The amendment states that none of the funds “authorized to be appropriated or otherwise made available by this Act may be obligated or expended for the development or procurement of an alternate propulsion system for the F-35 Joint Strike Fighter program” until the Secretary of Defense submits to the congressional defense committees a certification in writing that the development and procurement of the alternate propulsion system:

(1) will–

(A) reduce the total life-cycle costs of the F-35 Joint Strike Fighter program; and

(B) improve the operational readiness of the fleet of F-35 Joint Strike Fighter aircraft; and

(2) will not–

(A) disrupt the F-35 Joint Strike Fighter program during the research, development, and procurement phases of the program; or

(B) result in the procurement of fewer F-35 Joint Strike Fighter aircraft during the life cycle of the program.

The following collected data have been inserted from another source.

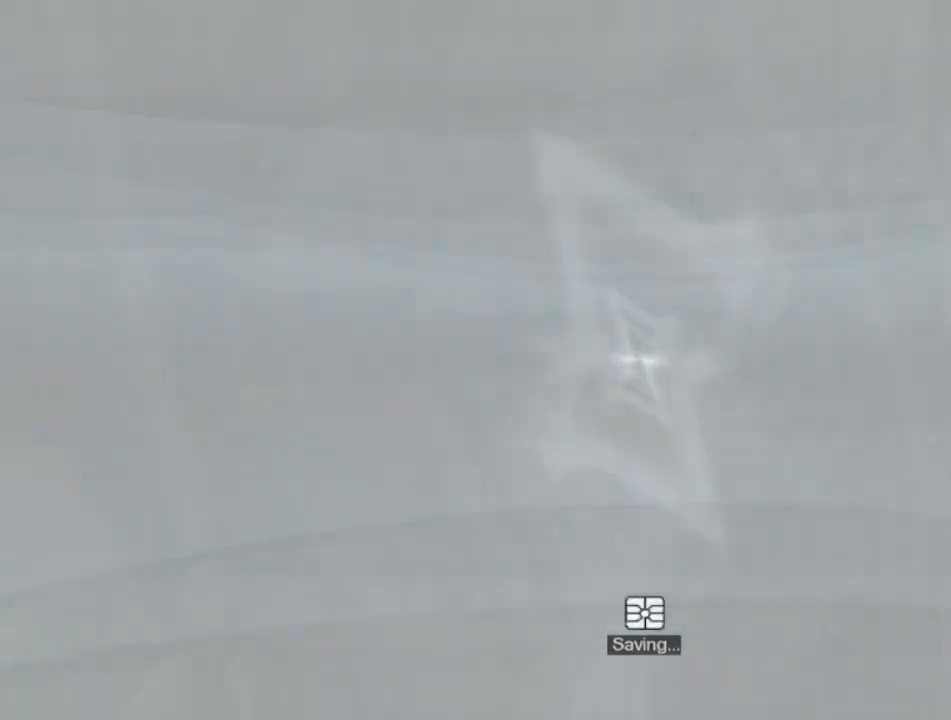
{"keys": [], "mouse": [], "mouse_move": "still", "events": []}
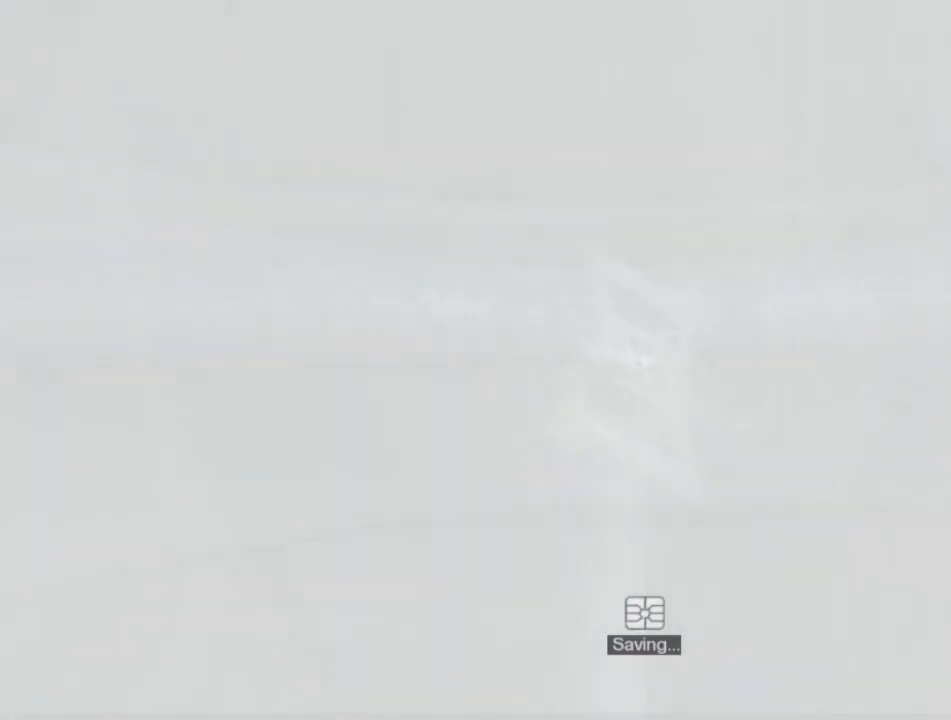
{"keys": [], "mouse": [], "mouse_move": "still", "events": []}
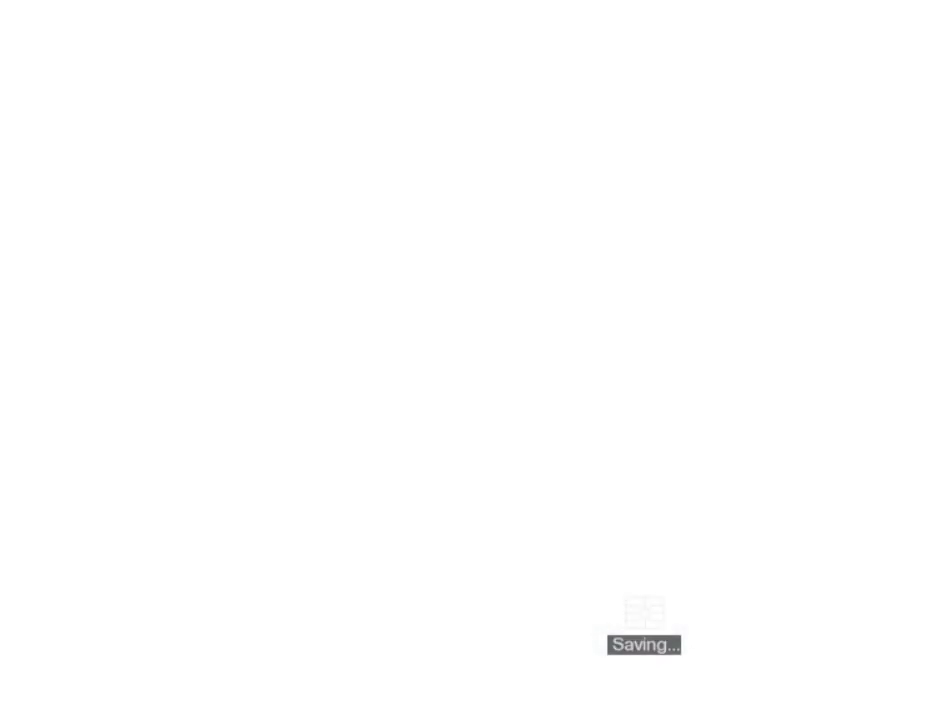
{"keys": [], "mouse": [], "mouse_move": "still", "events": []}
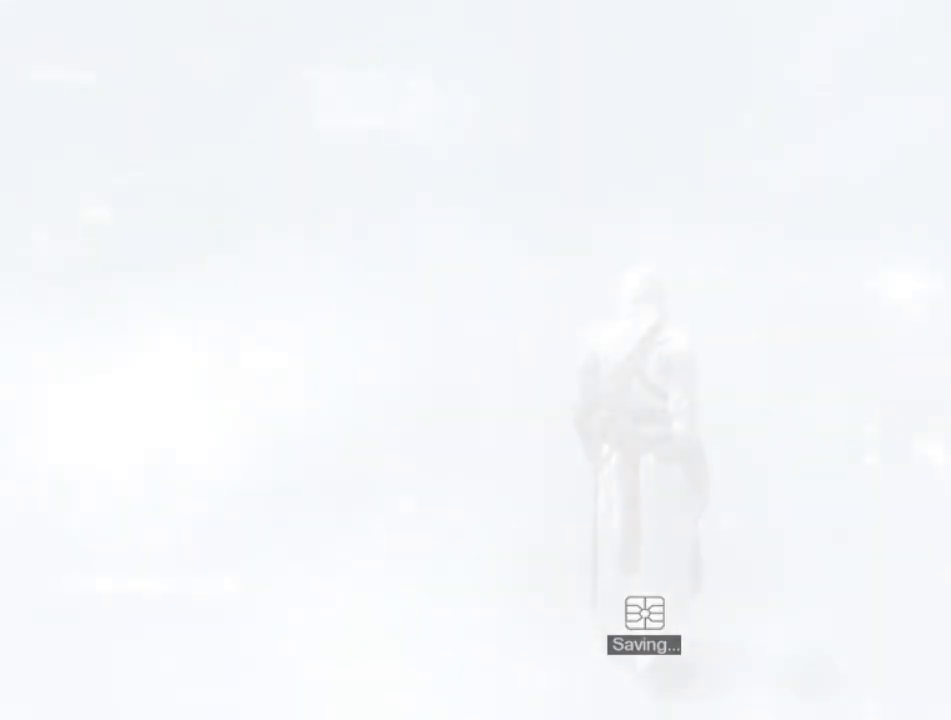
{"keys": [], "mouse": [], "mouse_move": "still", "events": []}
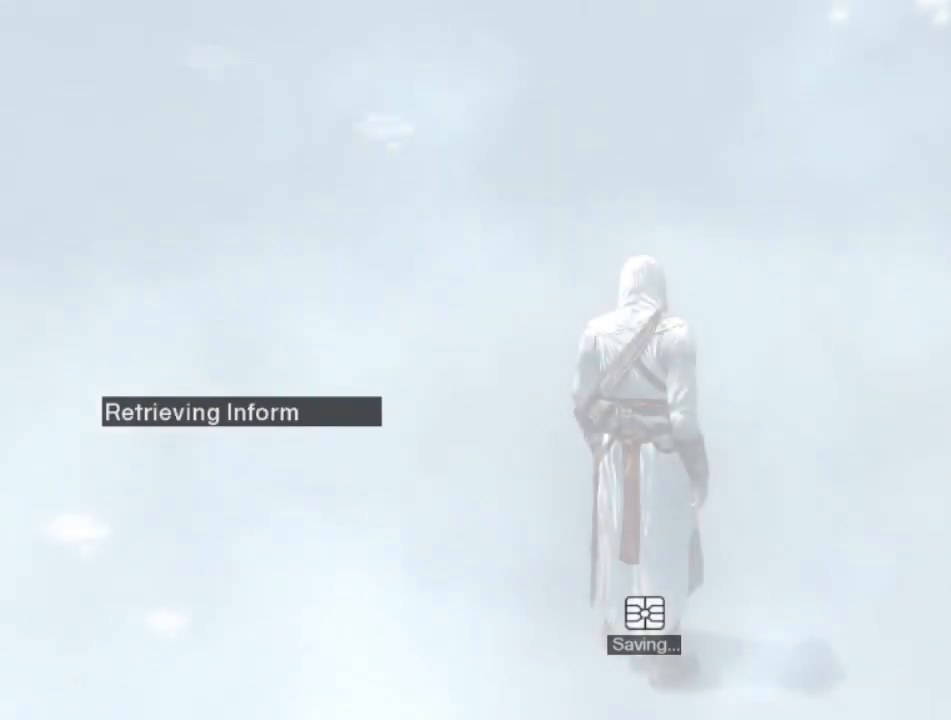
{"keys": [], "mouse": [], "mouse_move": "still", "events": []}
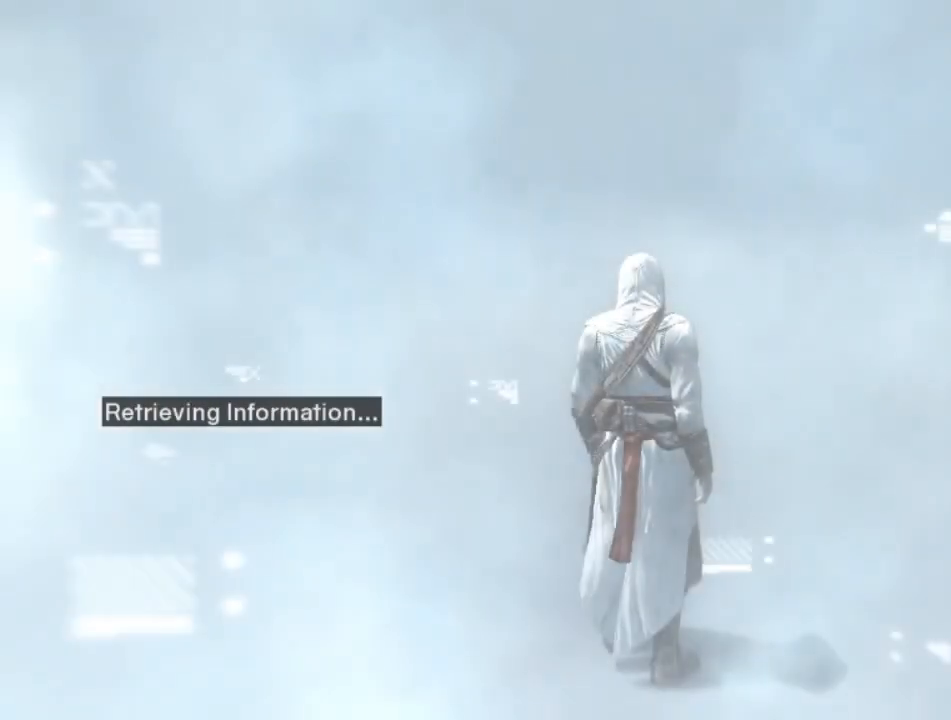
{"keys": [], "mouse": [], "mouse_move": "still", "events": []}
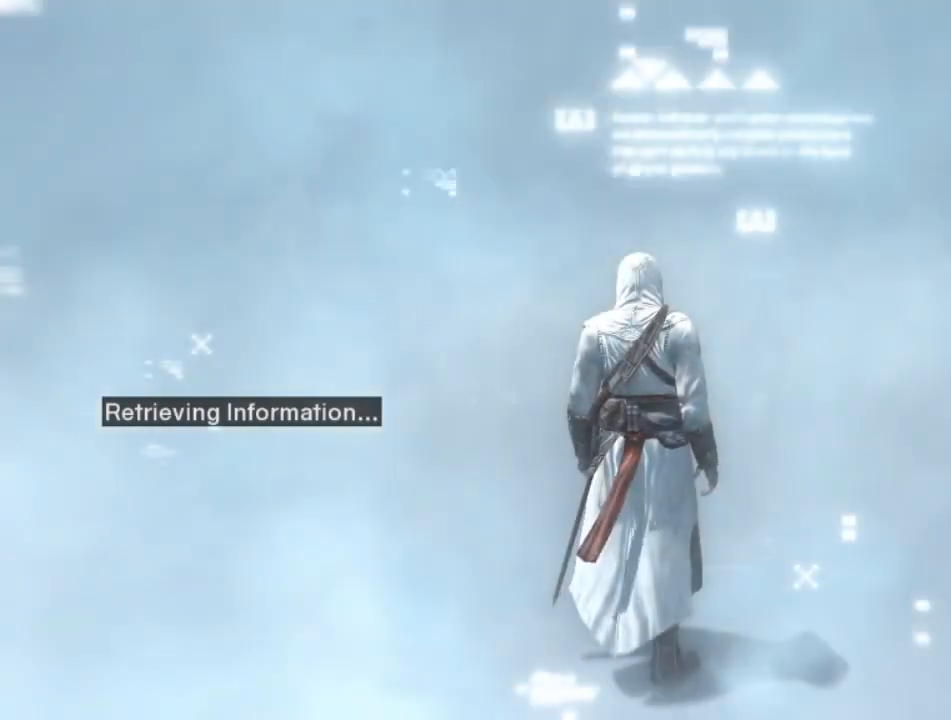
{"keys": [], "mouse": [], "mouse_move": "still", "events": []}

It also restores the following funds:

(c) Restoration of Management Reserves for F-35 Joint Strike Fighter Program.–

(1) NAVY JOINT STRIKE FIGHTER.–The amount authorized to be appropriated by section 201(a)(2) for research, development, test, and evaluation for the Navy is hereby increased by $78,000,000, with the amount of the increase to be allocated to amounts available for the Joint Strike Fighter program (PE # 0604800N) for management reserves.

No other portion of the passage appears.